Bombs may fall and governments may change but the washing will always need hung out to dry.
For several hundred years Glasgow Green was the place were the women of the city gathered to bleach, wash, dry and gossip about the events of the day.
In Glasgow, 'keeping a mangle' could be a lucrative business and the town's common washing area was usually filled with an army of women trampling clothes and bed linen in tubs.
They were there when the city's first wash-house affectionately known as the "Steamie" opened on the banks of the Camlachie Burn and stood by while Bonnie Prince Charlie's troops lined up in the cold winter air.
They were up to their elbows in soap suds when James Watt strolled by musing about his idea for the Steam Engine and often scolded the young lads kicking a ball near their washing lines by Flesher's Haugh.
The young men would go on to become the founding formation of the Glasgow Rangers football club.
Throughout rent strikes, riots, weddings and funerals the washerwoman washed on, remaining unobtrusive witnesses to history.
All that remains of their work now is their laundry poles, still standing tall on the Green, and a local artist keen to make sure the mark they made on history doesn't fade away.
Glasgow-based artist and writer Penny Anderson has created an art installation out of imagined and living witness testimonies to the life of the washerwomen.
Titled Words of Washerwomen the exhibit features billowing sheets of muslin hung on the historic laundry poles on Glasgow Green, intricately emblazoned with the memories and words of those women who would have spent their time there over the centuries.

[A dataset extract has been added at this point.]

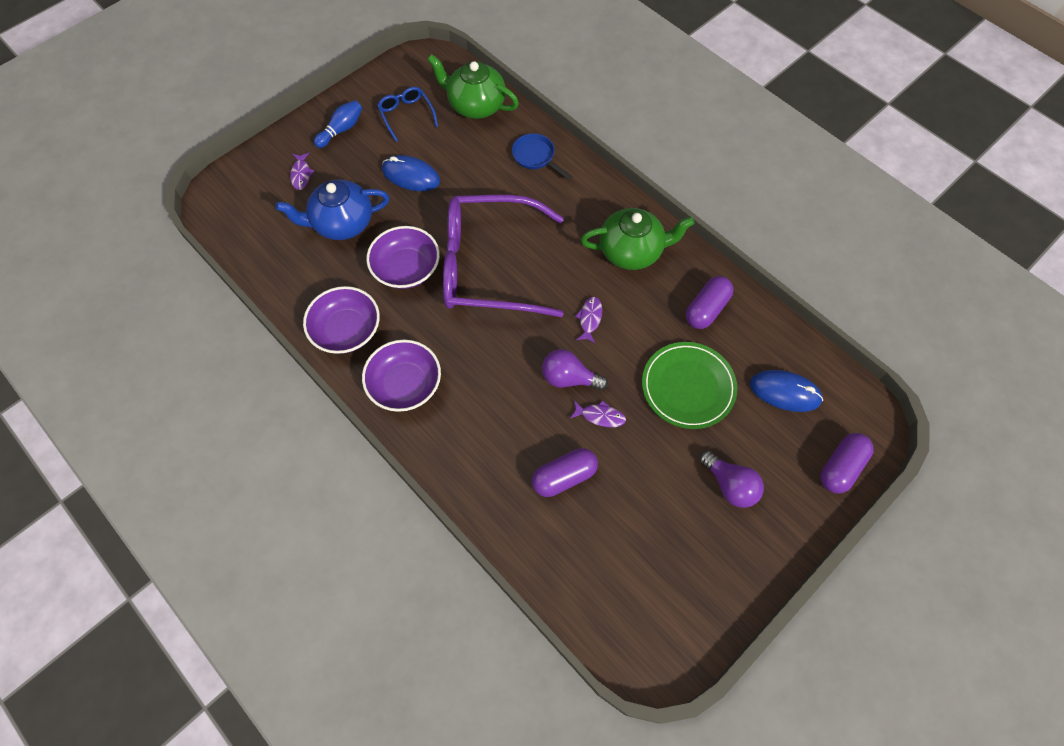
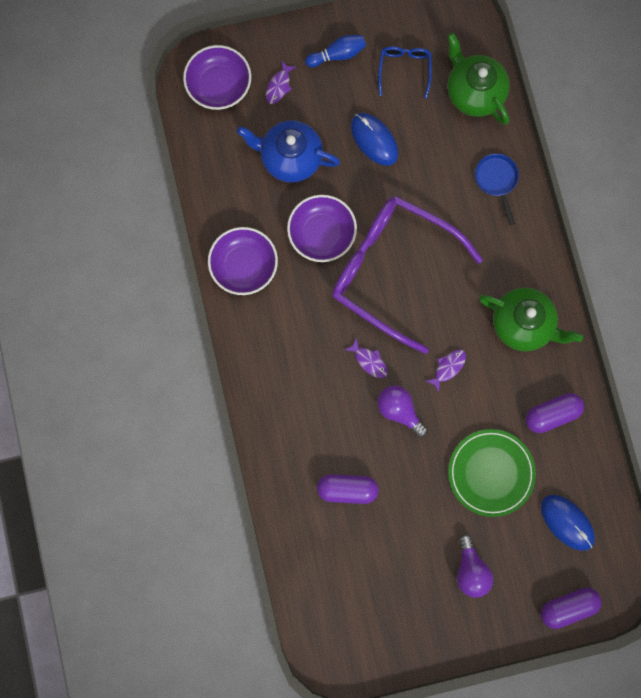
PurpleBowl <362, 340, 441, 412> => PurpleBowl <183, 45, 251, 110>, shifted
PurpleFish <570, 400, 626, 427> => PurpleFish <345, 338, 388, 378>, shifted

"I've taken a little snippet of what women might have thought of what was going on around them, of what they would have seen," says Penny, who lives nearby.

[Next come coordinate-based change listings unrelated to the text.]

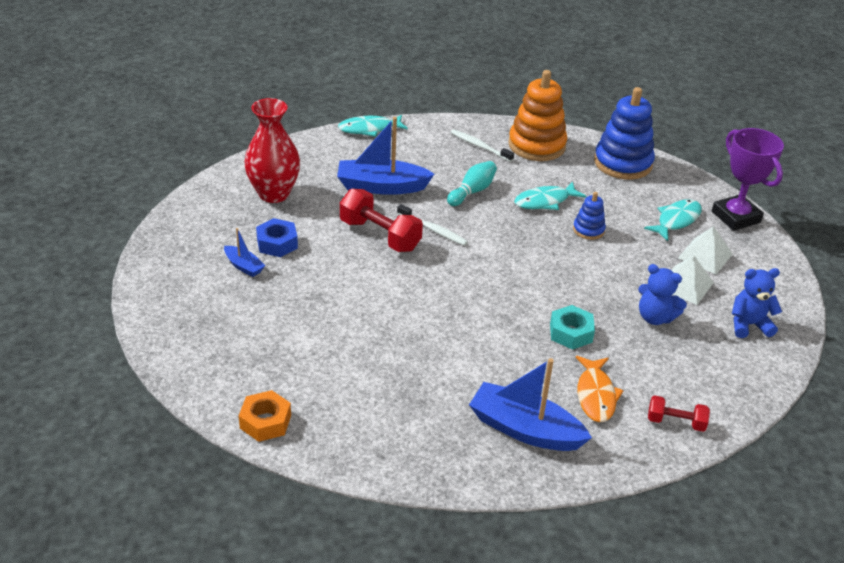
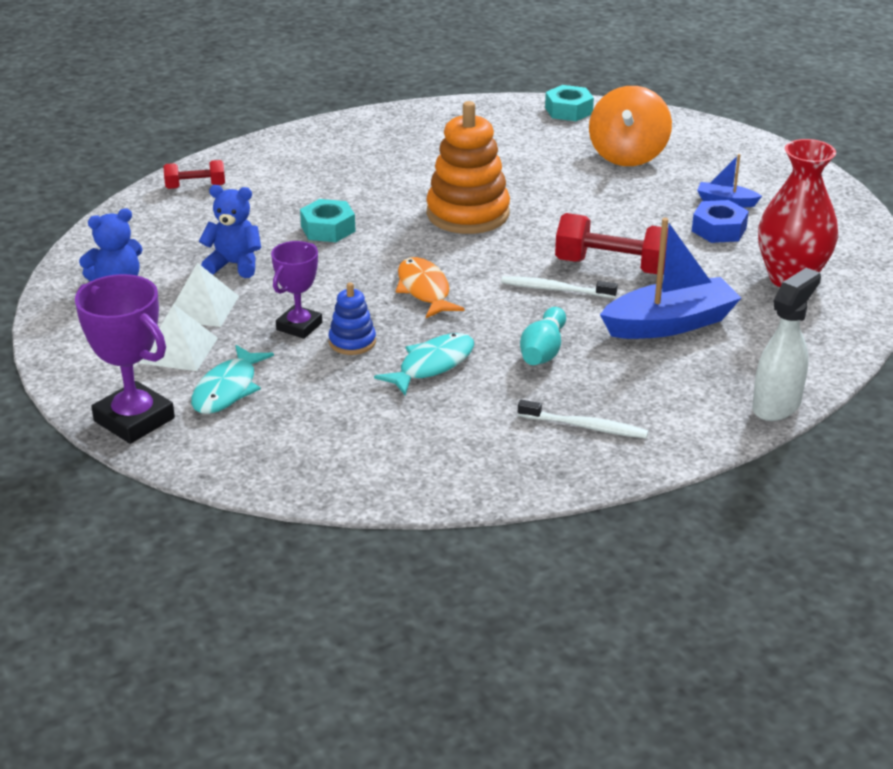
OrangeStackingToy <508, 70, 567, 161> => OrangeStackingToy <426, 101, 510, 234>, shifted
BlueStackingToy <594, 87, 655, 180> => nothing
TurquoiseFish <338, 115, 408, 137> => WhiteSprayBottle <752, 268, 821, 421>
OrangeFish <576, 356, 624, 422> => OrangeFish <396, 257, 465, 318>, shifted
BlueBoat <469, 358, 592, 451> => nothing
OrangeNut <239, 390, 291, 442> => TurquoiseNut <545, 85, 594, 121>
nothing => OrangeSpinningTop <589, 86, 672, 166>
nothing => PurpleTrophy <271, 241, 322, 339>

"I spoke to one woman who remembered her mum doing the washing there during the Second World War, probably during the bombing of Clydebank.
"But she remembers the scent of the clothes, the fresh smell of the laundry and how beautiful it was to take that scent from the Green back to the tenements."
Penny's work is sewn onto white muslin, referencing the traditional skill of white work as well as the old muslin mills, an industry which was once close to the site.
Ghostly memories are then shared as spectral words displayed on delicate embroidered banners.
"Going through my research on the area was fascinating," says Penny.
"From hot air balloon crashes which must have seemed as though a space ship was landing, to executions and the suffragette marches, I just keep thinking how much these women must have seen."
With support from Glasgow Women's Library, Words of Washerwomen will remain on display in the Green each day until August 29, from noon to 5pm with Penny staying close by the sight to discuss the work with passersby.
One frequent theme she says which seems to have come out of the work has been how strong and fierce the washerwomen were and how much they would not put up with any nonsense, particularly from men.
There are several historic accounts of young men trying to catch a glimpse of the women with their skirts hitched up above their knees during the wash, only to be chased with very real menace by a horde of angry women armed with whatever makeshift weapon they could find.
"There were moments when I was thinking, do not mess with the women of Glasgow," laughs Penny.
"There was one account when soldiers on the Green marched over their washing so they just poured their dirty laundry water right over them, even though they were armed with guns."
"It's made me love Glasgow even more."
Words of Washerwomen will be on display on the laundry poles on Glasgow Green from Augusy 22 to 29 from noon until 5pm.